■ **EXERCISE INSTRUCTIONS**
All lines in the records below that hold "jegy" are to be shown.

■ **AVAILABLE DATA**
● ● ● ● ● ● ●

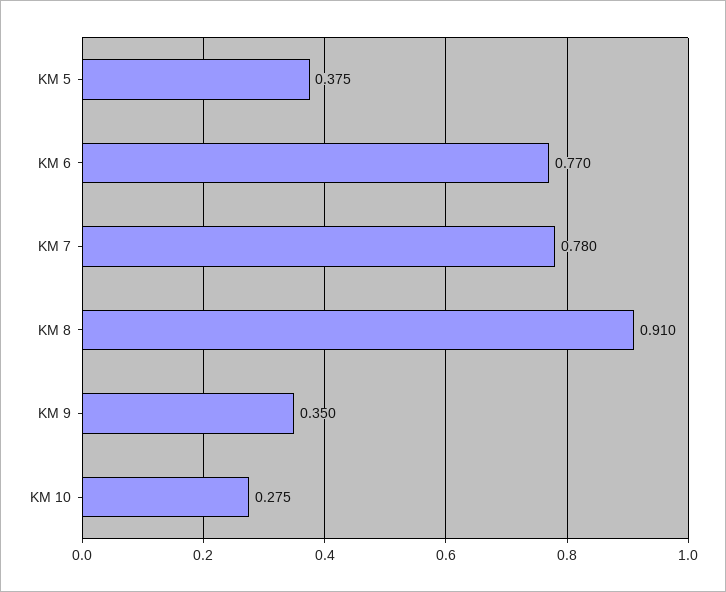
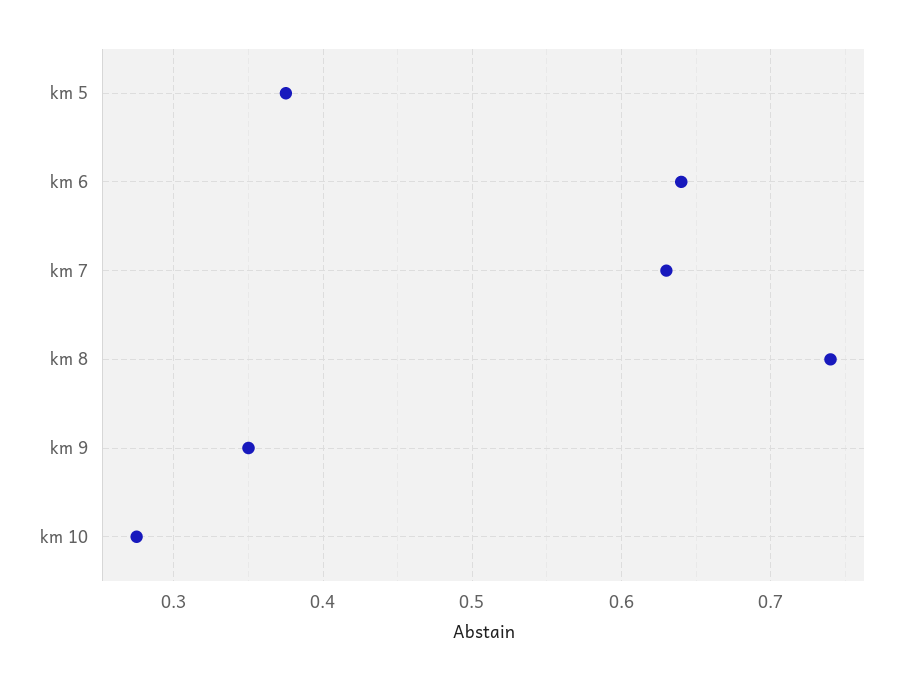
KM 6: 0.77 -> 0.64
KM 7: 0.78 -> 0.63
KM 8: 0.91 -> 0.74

● ● ● ● ● ● ●

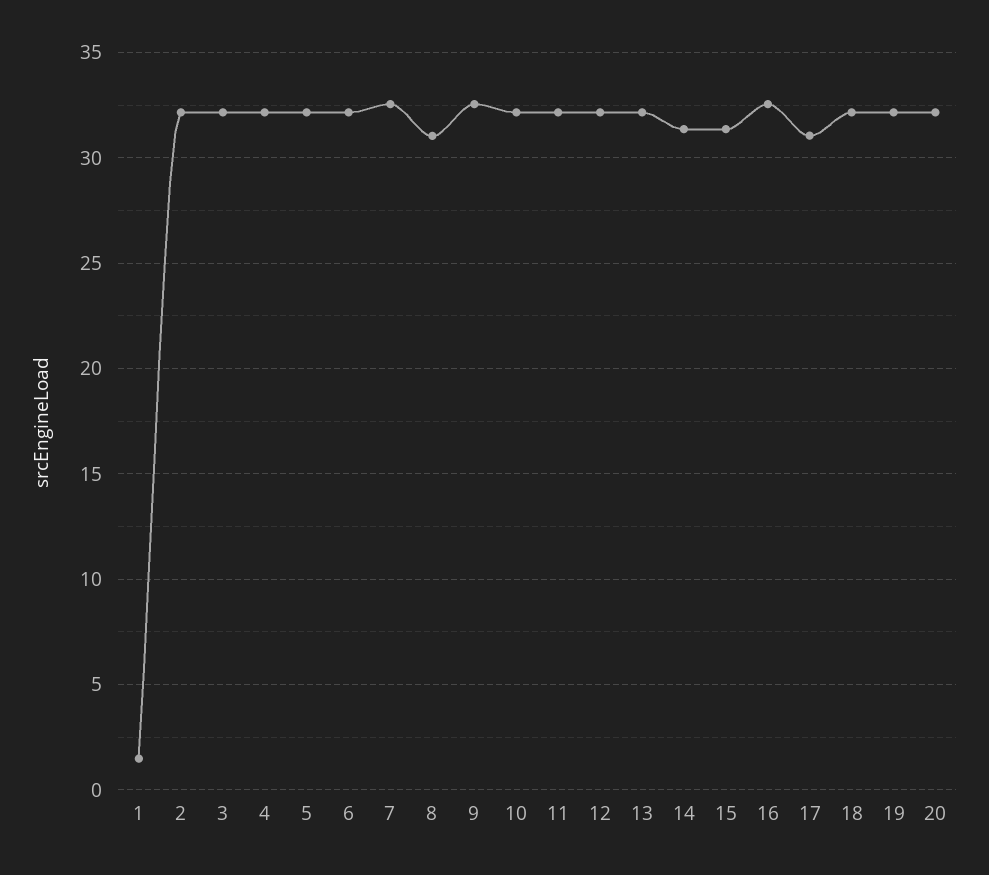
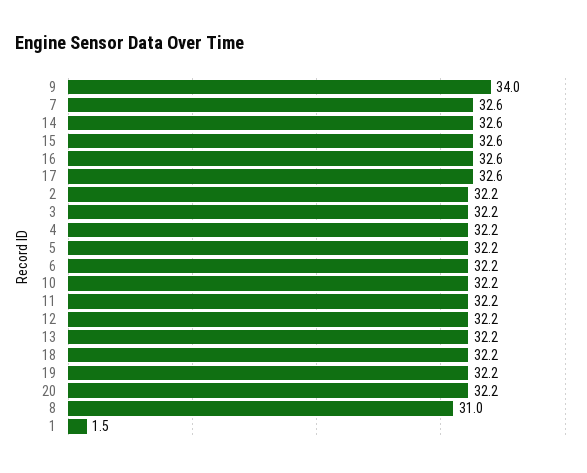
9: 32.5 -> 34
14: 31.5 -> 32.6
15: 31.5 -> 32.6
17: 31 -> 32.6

● ● ● ● ● ● ●

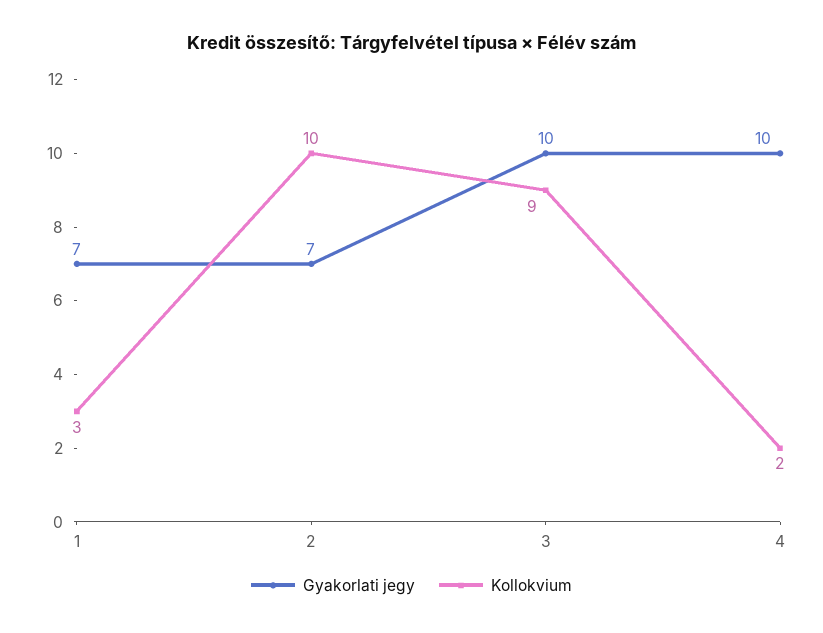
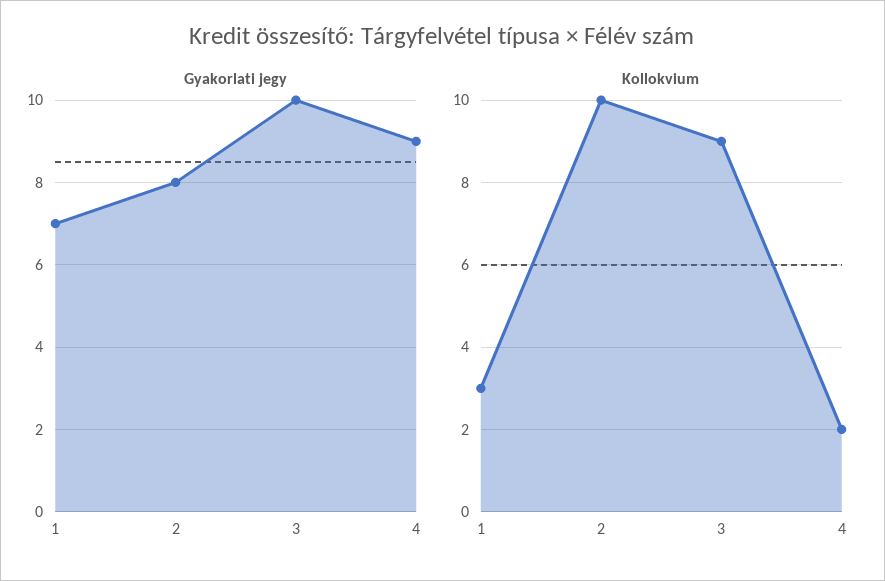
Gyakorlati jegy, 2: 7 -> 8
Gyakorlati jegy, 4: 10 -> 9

● ● ● ● ● ● ●

■ **TASK SOLUTION**
Gyakorlati jegy, 2: 7 -> 8
Gyakorlati jegy, 4: 10 -> 9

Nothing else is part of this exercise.